Nawet ktoś tak niedoświadczony w tropieniu jak Wilhelm von Dohna nie miał problemów z odnalezieniem śladów. Najwidoczniej ci, którzy je pozostawili nie starali się w jakikolwiek sposób ich zamaskować. Wilhelm, z pomocą Brewina określili liczbę znajdujących się w lesie osób na pięć, z których jedna, a wiec domniemany strażnik, przyszła wraz z nimi.
Teraz szybko, ale wciąż ostrożnie wracali na barkę, spodziewając się, że zastaną tam jakąś awanturę. Ale nic takiego nie miało miejsca. Na łodzi Moritz i Ehrl w towarzystwie dwóch marynarzy wesoło spędzali czas, popijając z bukłaka i grając w kości. Najwidoczniej kapitan Datz znajdował się w swojej kabinie pod pokładem. Gdy awanturnicy weszli na łódź, pojawił się na pokładzie i w tym samym momencie weseli kompanioni Ehrla i Moritza się ulotnili.

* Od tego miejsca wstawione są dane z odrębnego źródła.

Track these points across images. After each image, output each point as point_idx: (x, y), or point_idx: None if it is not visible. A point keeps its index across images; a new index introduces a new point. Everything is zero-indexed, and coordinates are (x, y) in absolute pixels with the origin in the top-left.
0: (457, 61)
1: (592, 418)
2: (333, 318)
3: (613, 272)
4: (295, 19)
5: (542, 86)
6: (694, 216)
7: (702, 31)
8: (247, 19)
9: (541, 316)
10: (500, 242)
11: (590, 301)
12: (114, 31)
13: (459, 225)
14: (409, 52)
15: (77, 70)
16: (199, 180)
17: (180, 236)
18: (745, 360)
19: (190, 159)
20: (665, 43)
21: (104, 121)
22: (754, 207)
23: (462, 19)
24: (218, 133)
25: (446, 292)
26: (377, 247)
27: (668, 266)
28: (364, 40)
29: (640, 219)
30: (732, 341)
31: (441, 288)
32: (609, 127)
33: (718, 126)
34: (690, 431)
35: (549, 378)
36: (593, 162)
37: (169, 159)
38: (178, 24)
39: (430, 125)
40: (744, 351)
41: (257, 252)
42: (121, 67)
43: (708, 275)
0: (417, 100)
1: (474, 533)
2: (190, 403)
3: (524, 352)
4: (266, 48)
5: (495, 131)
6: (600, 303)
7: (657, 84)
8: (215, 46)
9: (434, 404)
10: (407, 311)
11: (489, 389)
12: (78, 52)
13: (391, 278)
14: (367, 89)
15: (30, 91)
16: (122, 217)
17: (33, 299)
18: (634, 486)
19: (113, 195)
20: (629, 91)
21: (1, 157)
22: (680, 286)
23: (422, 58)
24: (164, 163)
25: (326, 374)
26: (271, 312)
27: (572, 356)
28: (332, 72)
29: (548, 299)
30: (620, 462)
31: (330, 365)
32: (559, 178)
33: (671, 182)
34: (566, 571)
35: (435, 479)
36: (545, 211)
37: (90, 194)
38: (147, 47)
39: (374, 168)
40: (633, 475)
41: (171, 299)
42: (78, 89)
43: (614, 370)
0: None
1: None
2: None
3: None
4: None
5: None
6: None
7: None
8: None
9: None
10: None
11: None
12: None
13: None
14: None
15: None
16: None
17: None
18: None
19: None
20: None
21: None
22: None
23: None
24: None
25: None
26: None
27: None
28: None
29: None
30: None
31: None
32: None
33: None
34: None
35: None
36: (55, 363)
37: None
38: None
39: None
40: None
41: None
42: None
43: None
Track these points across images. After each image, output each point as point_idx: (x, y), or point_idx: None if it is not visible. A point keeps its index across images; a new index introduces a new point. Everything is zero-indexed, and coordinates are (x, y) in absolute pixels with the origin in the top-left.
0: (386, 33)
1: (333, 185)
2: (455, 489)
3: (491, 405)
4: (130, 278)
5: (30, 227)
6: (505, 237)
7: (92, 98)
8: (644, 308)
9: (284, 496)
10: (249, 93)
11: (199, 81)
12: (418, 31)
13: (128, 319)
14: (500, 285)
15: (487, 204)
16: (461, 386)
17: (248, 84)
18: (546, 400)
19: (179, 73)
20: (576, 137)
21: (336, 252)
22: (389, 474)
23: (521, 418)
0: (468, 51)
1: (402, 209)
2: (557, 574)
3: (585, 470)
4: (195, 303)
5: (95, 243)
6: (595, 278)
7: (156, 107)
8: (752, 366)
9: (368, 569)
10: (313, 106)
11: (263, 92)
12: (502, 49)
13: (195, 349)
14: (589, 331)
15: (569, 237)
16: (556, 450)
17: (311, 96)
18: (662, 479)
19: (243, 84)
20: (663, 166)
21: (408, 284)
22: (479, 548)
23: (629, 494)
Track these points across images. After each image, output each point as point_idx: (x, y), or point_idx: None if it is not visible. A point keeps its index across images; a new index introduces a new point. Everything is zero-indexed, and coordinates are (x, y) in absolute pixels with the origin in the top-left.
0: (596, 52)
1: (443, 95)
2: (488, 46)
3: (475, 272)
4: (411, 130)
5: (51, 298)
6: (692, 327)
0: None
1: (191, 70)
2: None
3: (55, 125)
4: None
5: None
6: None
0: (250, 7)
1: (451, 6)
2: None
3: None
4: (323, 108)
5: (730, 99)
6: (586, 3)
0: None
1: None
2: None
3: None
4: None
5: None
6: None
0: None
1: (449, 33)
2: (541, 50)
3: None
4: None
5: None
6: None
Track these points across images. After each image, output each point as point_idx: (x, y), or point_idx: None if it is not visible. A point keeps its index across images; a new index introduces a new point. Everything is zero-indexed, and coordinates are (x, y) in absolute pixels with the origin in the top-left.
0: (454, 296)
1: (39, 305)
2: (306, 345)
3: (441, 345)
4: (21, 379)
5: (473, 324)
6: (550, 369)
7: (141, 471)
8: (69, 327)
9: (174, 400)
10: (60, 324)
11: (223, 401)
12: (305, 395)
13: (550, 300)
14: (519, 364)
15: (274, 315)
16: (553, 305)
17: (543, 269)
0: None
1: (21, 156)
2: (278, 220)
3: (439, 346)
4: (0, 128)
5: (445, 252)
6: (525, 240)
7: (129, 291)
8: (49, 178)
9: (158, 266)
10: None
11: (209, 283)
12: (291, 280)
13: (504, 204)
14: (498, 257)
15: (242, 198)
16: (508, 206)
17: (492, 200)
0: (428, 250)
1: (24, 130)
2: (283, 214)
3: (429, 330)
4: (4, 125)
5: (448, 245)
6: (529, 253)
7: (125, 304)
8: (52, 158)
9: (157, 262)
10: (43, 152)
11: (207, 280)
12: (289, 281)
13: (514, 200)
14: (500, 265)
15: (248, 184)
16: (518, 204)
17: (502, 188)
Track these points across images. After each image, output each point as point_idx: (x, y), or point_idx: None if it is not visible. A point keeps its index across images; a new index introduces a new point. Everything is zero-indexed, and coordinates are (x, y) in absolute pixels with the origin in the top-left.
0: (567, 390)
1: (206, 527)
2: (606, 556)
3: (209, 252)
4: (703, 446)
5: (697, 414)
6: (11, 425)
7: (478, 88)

- No i cóż tam, panowie? Dopomogliście w potyczce? - pytał kapitan. - Nikt z was nie jest ranny? - A gdy dowiedział się co zaszło, uśmiał się zdrowo i spytał, czy można ruszać w dalszą drogę, bo do Rohrhof jeszcze sporo drogi, a skoro jacyś rabusie grasują w okolicy, to lepiej znaleźć się u celu o czasie.